**EXERCICE PROPOSÉ 1:**
Traduis en anglais cette phrase du texte sur le Dieu d'Aristote : « Telle est par ailleurs la dimension tragique de la philosophie aristotélicienne. »
**EXERCICE PROPOSÉ 2:**
Reprends le texte sur le Dieu d'Aristote et poursuis-le juste après sa dernière phrase.

**TEXTE PRÉSENTÉ:**
Le Dieu d’Aristote –sans commune mesure avec le Dieu des trois religions monothéistes du Livre- est principe d’intelligibilité du réel, objet d’une théologie positive comme science de l’universel et premier moteur non mu.
La théologie aristotélicienne se partage donc en deux tendances. D’une part elle rivalise avec la science de l’être et tant qu’être, c’est à dire l’ontologie ; en tant que science du premier et du particulier, elle s’oppose à la science du général. Et d’autre part, Dieu qui est pensé comme acte pur de part en part transparent dans le ciel et les astres, s’oppose irrévocablement au monde sublunaire, notre monde d’ici-bas voué à la contingence, au mouvement incessant, à l’acte jamais tout à fait réalisé par la résistance de ce qui est pour l’acte sa puissance : la matière, qui résiste à l’actualisation de la forme l’intelligibilité pure, pleinement présente dans la splendeur divine du ciel étoilé dont la matière ou l’élément est le cinquième, l’éther. Dieu est alors l’idéalité à viser, la perfection à atteindre au travers de nos activités et création de mortels. Telle est par ailleurs la dimension tragique de la philosophie aristotélicienne.

**DONNÉES:**
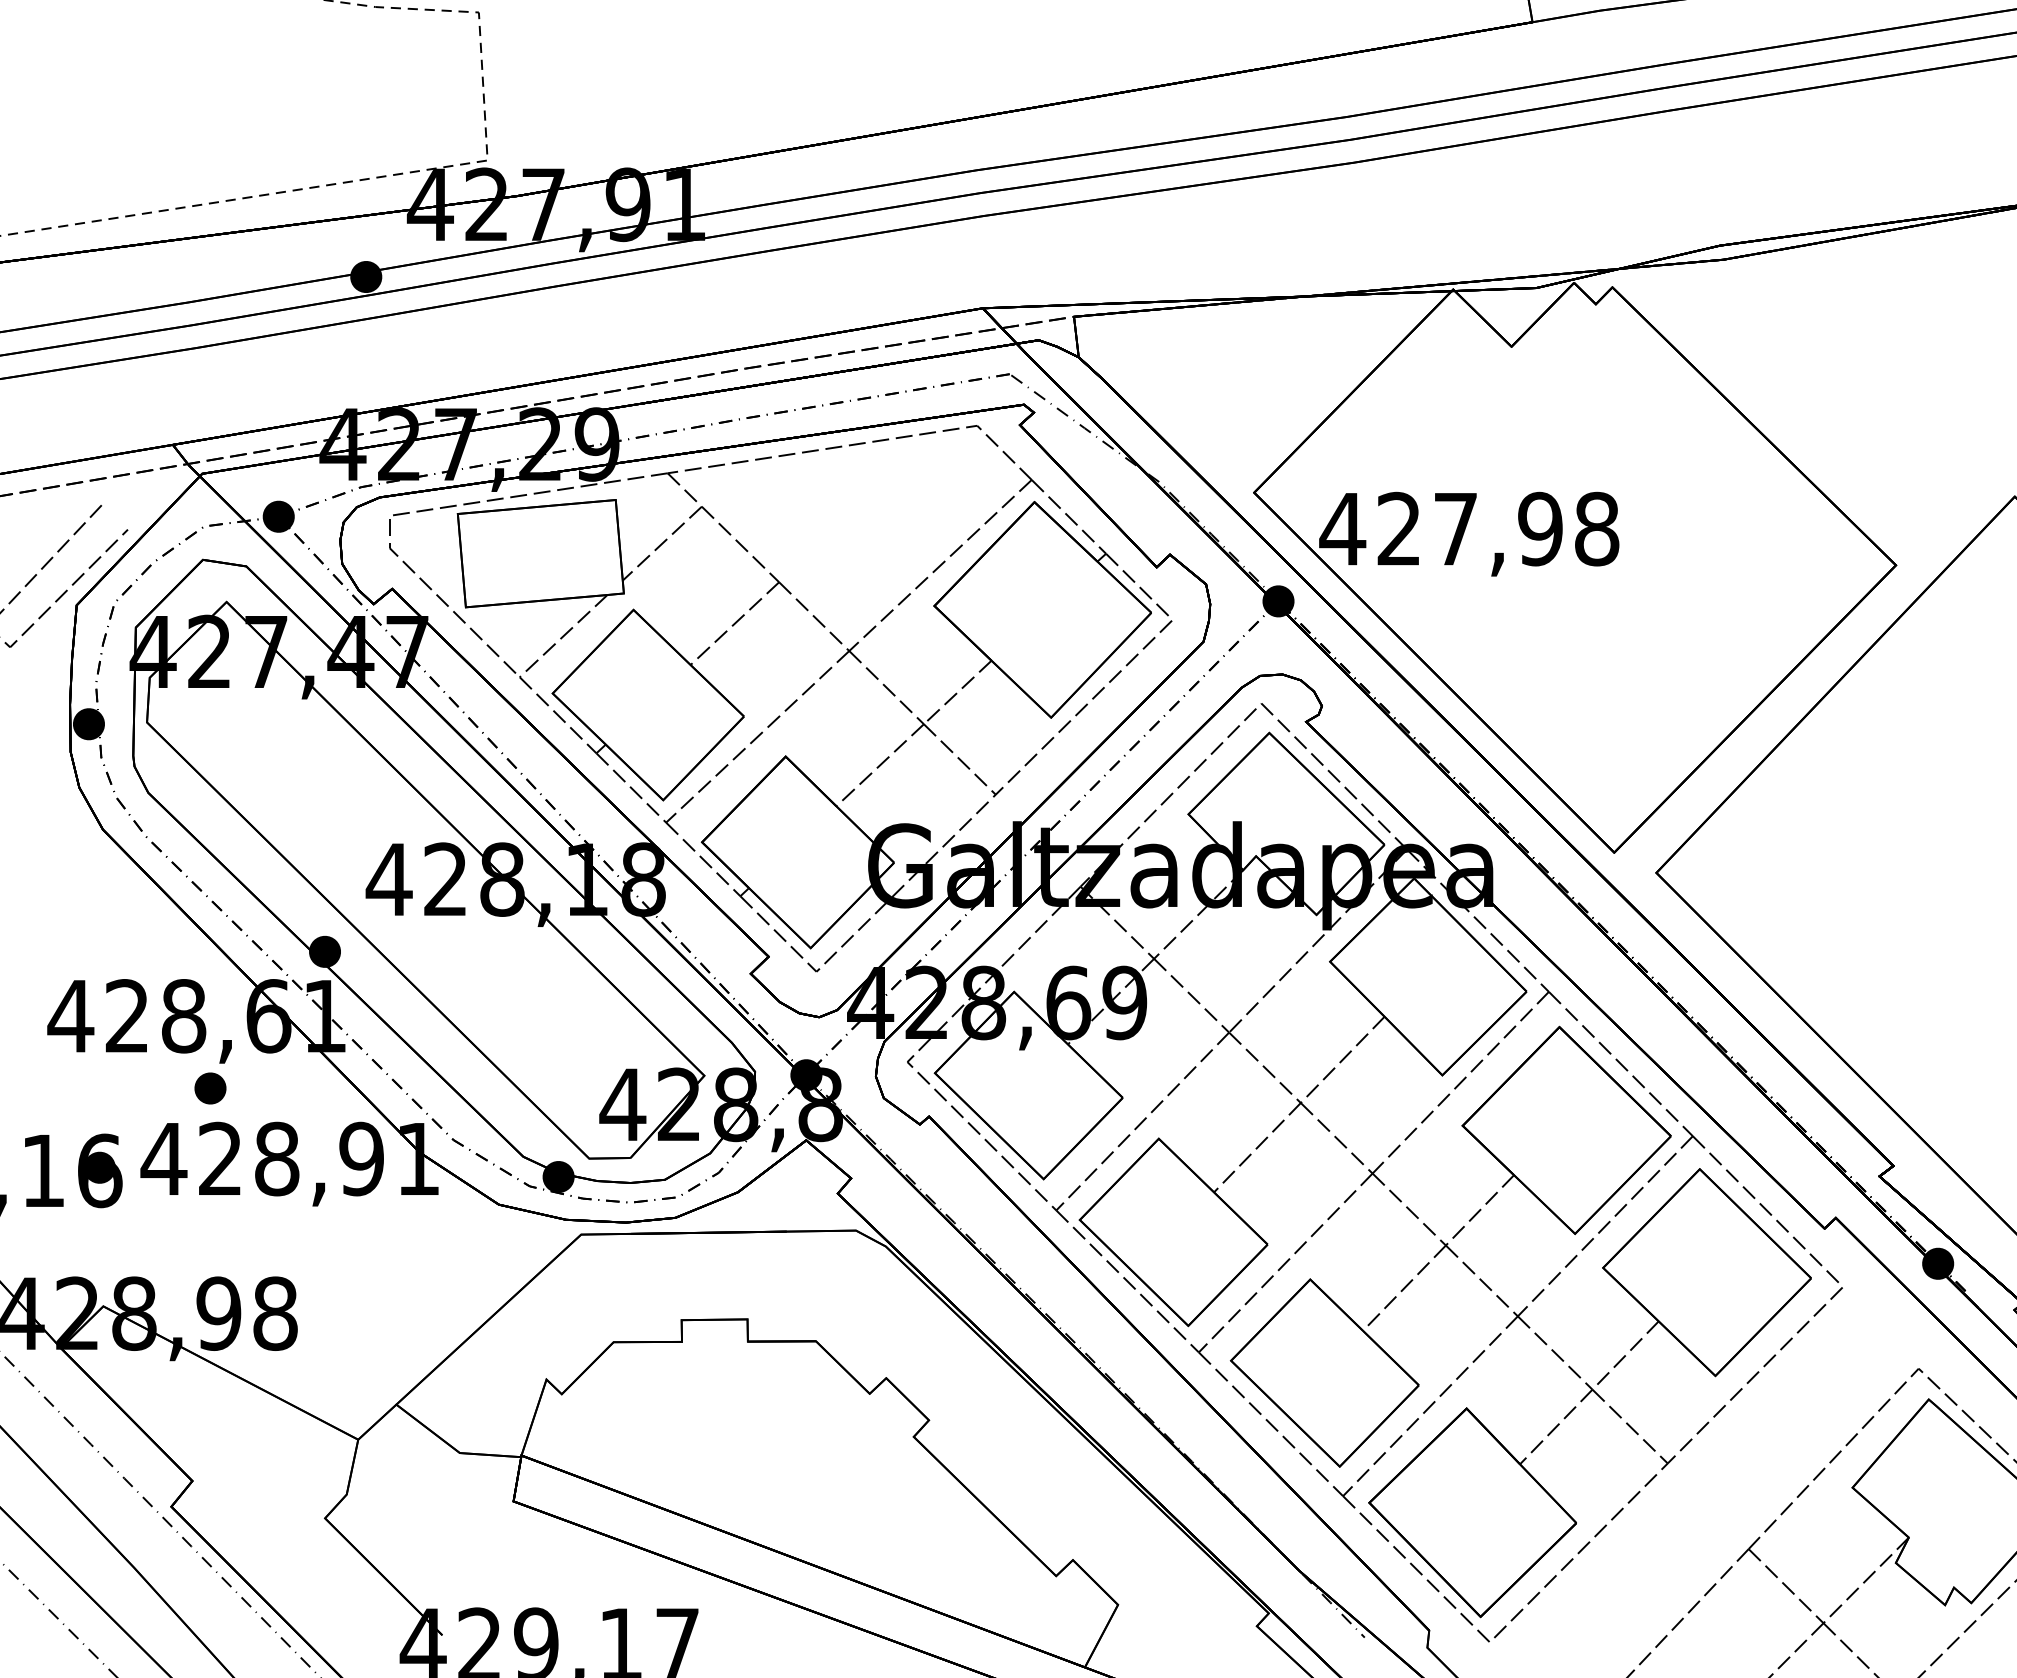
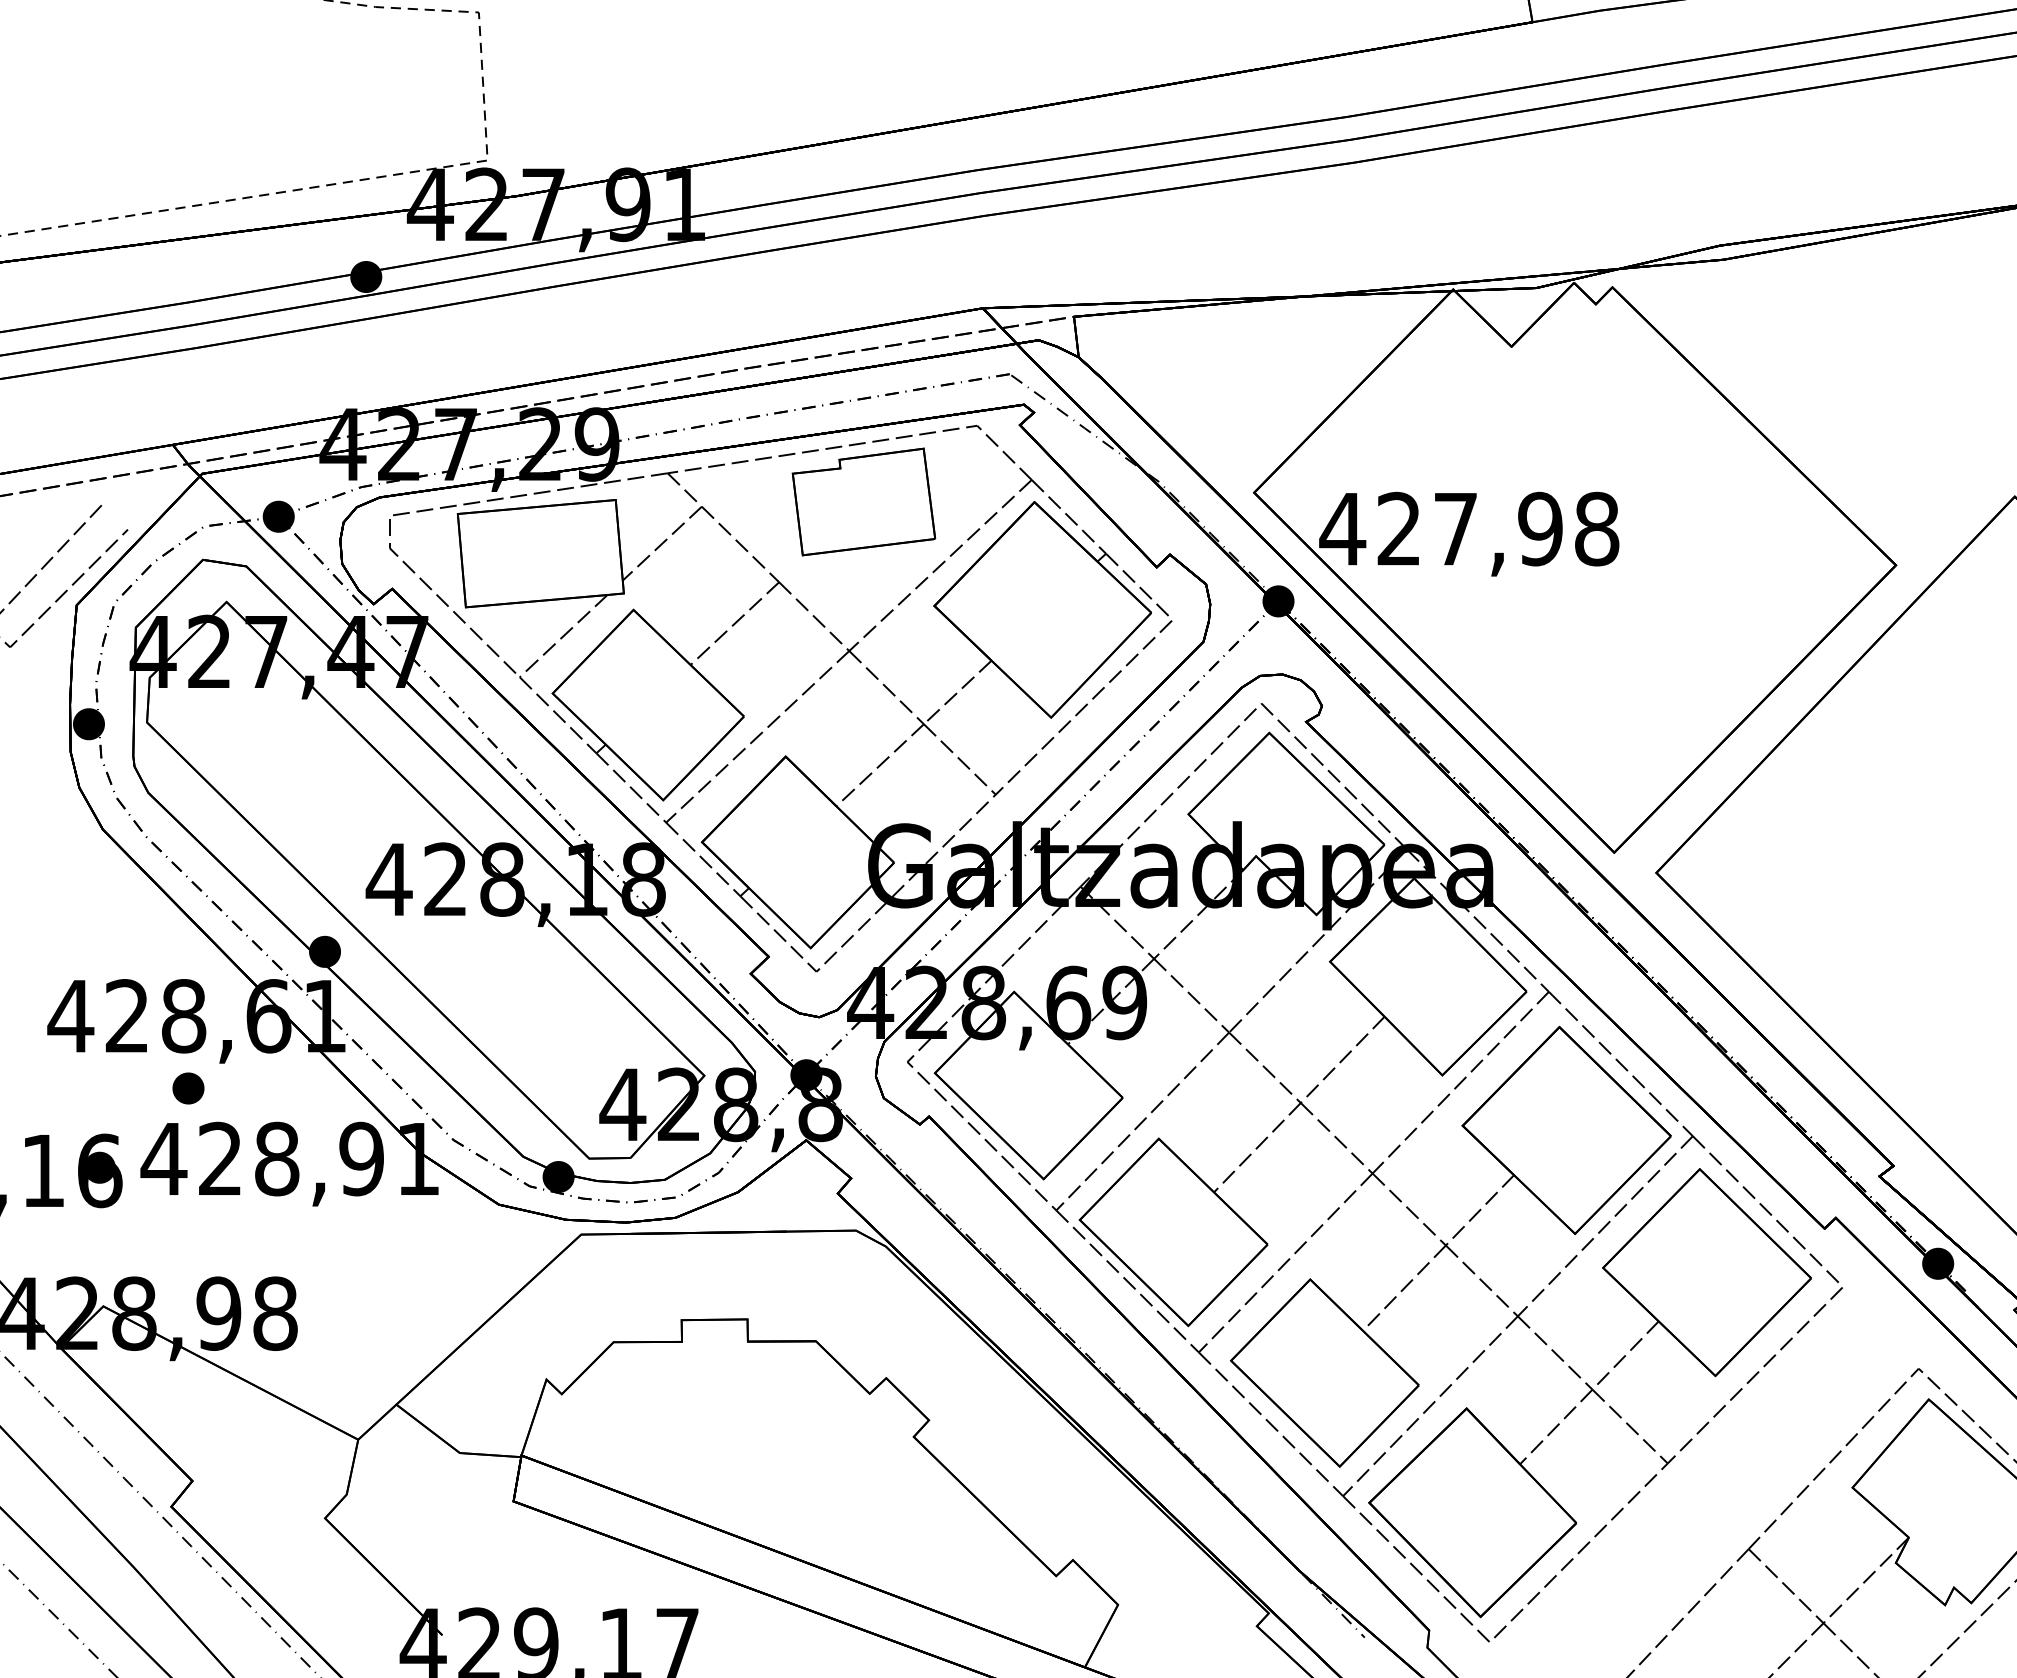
part at (863, 501): none -> present
part at (210, 1088) position: (210, 1088) -> (188, 1088)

**RÉPONSE 1:**
This is, moreover, the tragic dimension of Aristotelian philosophy.

**RÉPONSE 2:**
L’ontologie, la science de l’être en tant qu’être est pensée dans l’économie de la théologie. Cependant le Dieu d’Aristote n’a rien de commun avec le Dieu des trois Livres. La divinité visible dans la splendeur de son éclat céleste demeure irrévocablement séparée de notre monde sublunaire chez Aristote ; alors qu’elle demeure transcendante et ineffable pour s’incarner, selon les trois religions, soit dans des signes prophétiques, soit dans le corps du Christ, soit dans le Livre.
Dieu se donne à entendre, à voir ou à comprendre dans les traits de l’être. C’est ainsi par exemple que Dieu s’annoncera à Moïse comme celui qui est : « Je suis celui qui suis ». Le pronom éludé devant le redoublement du verbe annonce l’effacement du sujet devant la splendeur de l’être. Dieu a l’être sans subjectivité ; Dieu est être pur sans figure, l’être qui n’est pas étant. C’est ainsi que se posera la question de la représentation de Dieu. Mais n’est-il pas paradoxal de se poser la question de la représentativité de Dieu alors que Dieu lui-même s’annonce dans les traits du fini en s’incarnant comme feu, parole, corps ou écriture ? Mais ce n’est pas là notre question. Et peut-être pourrons nous revenir sur cette question. Il était important de dégager pour la question qui nous concerne, la mort de Dieu, que Dieu puisse se donner d’abord à comprendre dans les traits de l’être comme celui qui a l’être éminemment.
Et lorsque Sénèque et saint Anselme déterminent Dieu comme « ce qui est tel que rien de plus grand ne peut être ni être pensée », ils font entrer Dieu dans les limites de la pensée humaine finie. Et l’assertion de Sénèque et saint Anselme mise en conjonction avec le poème de Parménide où il est dit que l’être et la pensée sont le même, détermine encore Dieu dans les traits de l’être.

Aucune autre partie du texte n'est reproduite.